__What is asked__.
1. In two sentences, what do the feature selection task instructions ask you to do?
2. What are the titles of all the numbered steps in the feature selection task instructions?
3. Could you pick up the feature selection task instructions from the point where they stop and write what comes next?

__Excerpted passage__.
# **Feature Selection Task: Instructions**

Welcome to the feature selection evaluation task! Below are the instructions you need to follow to complete this exercise.

---

## **1. Objective**
The goal is to select the optimal set of features that maximizes the AUC score while using the **minimum number of features**. You will:
- Propose a feature list (e.g., 8, 10, 20 features).
- Train and test a model using these features.
- Measure AUC and verify which features are truly contributing to model performance.

---

## **2. Dataset**
### **Load the Dataset**
- The dataset is provided in the notebook or as a file.
- Load the dataset into your environment using `pandas`.

---

## **3. Steps to Complete the Task**

### **Step 1: Split the Data**
1. Split the dataset into **training** and **testing** sets.
   - Suggested ratio: 80% training, 20% testing.
   - Use `train_test_split` from `sklearn` to ensure a random but reproducible split.

### **Step 2: Select Features**
2. Decide on a list of features you think are important:
   - **Example**: Start with 8, 10, or 20 features.
   - Select features based on any method you prefer (e.g., domain knowledge, correlation, feature importance from models like Random Forest, etc.).

### **Step 3: Train a Model**
3. Train a model using your chosen features:
   - Use any binary classification model you prefer (e.g., Logistic Regression, Random Forest, Decision Tree, etc.).
   - Ensure the model is trained only on the **training set**.

### **Step 4: Evaluate**
4. Evaluate the model on the **test set**:
   - Measure the **AUC score**.
   - Identify which features significantly impact the AUC score.

__Source data__.
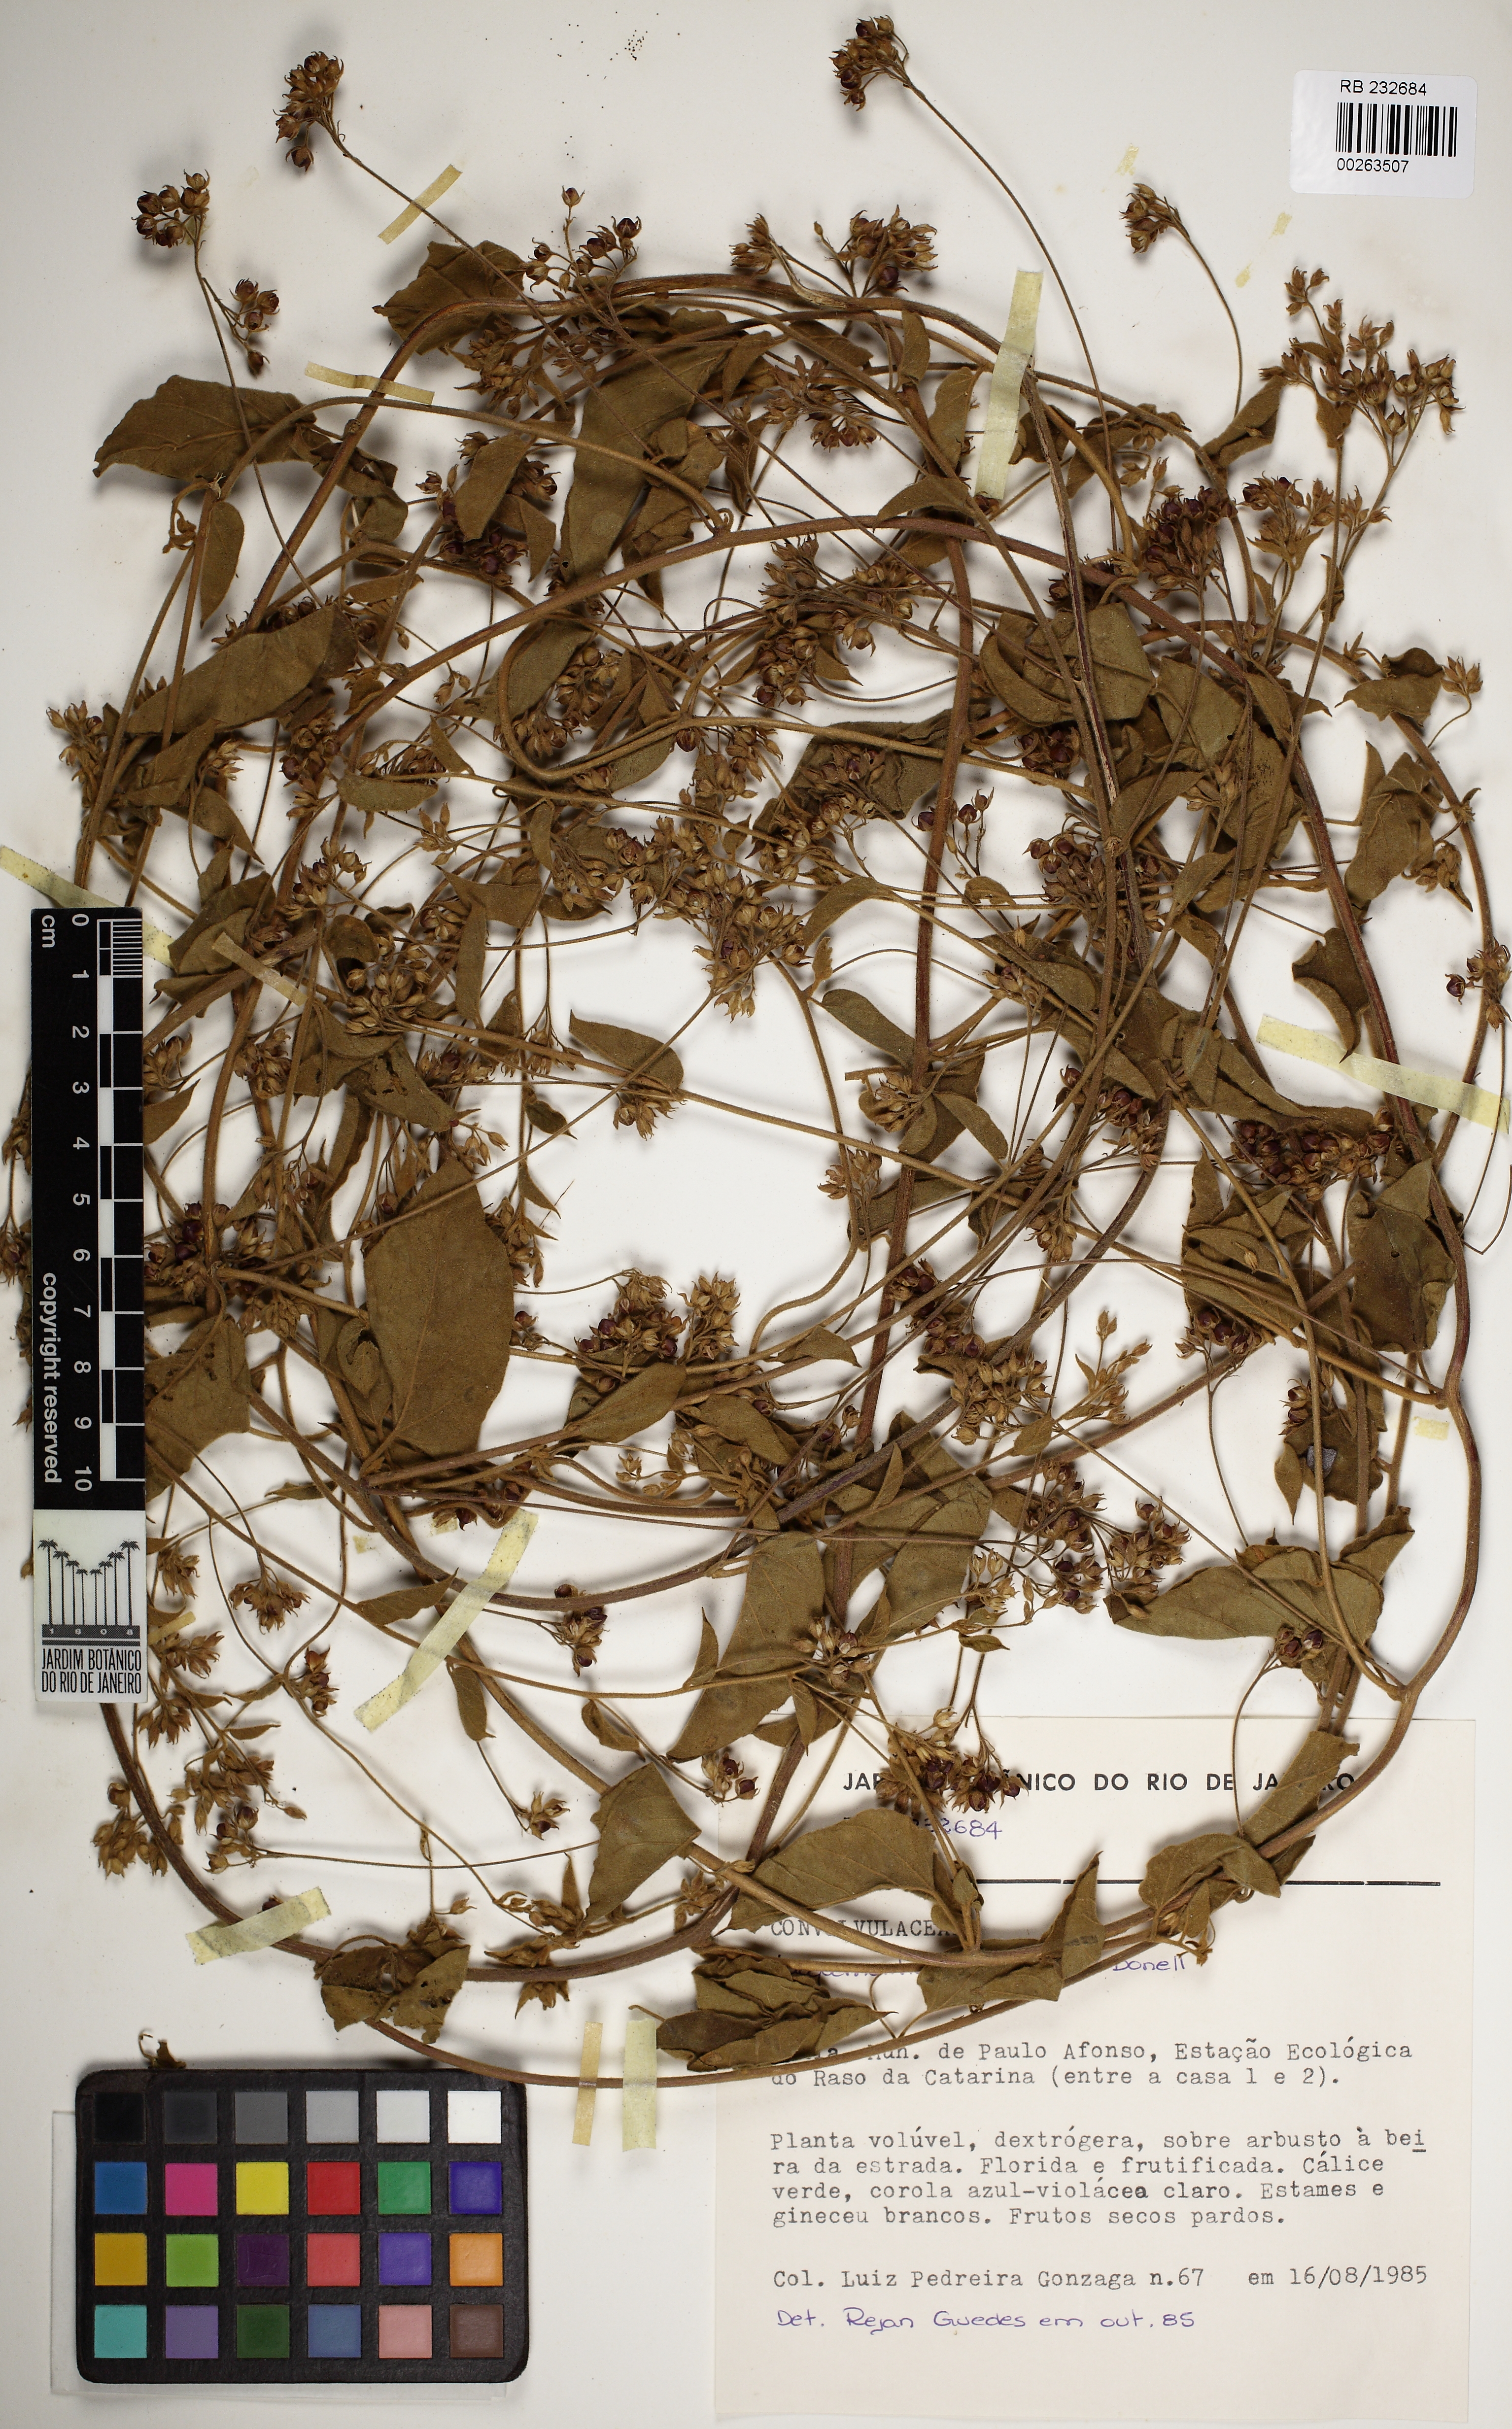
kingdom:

__Written answers__.
1. The goal is to choose the feature set that maximizes the AUC score while using the minimum number of features. You load the dataset with pandas, split it into training and testing sets (80% and 20% suggested, using train_test_split from sklearn), choose features by any method, train a binary classification model on the training set only, then measure AUC on the test set and identify which features significantly impact it.

2.
- Step 1: Split the Data
- Step 2: Select Features
- Step 3: Train a Model
- Step 4: Evaluate

3.
---

## **4. Criteria for Evaluation**
- You must aim to **minimize the number of features** while maintaining a high AUC score.
- **Do not select features arbitrarily**:
  - If your initial feature list includes features that have no significant impact, you are expected to refine the selection.
  - Keep features only if they improve or maintain the AUC score.

---

## **5. Recommendations**
- Use any method to calculate feature importance (e.g., Random Forest feature importance, SHAP values, etc.).
- Document your process clearly:
  - List the selected features.
  - Show the AUC scores before and after feature refinement.
  - Explain why specific features were kept or removed.

---

## **6. Deliverables**
By the end of the task, you should submit:
1. A final AUC score on the **test set**.
2. A list of selected features.
3. A brief explanation of your process and decisions.

---

### **Notes**
- The dataset contains **X features** and **Y target**.
- Aim for an initial selection of **8-10 features**, but you can experiment with more or fewer as you refine the list.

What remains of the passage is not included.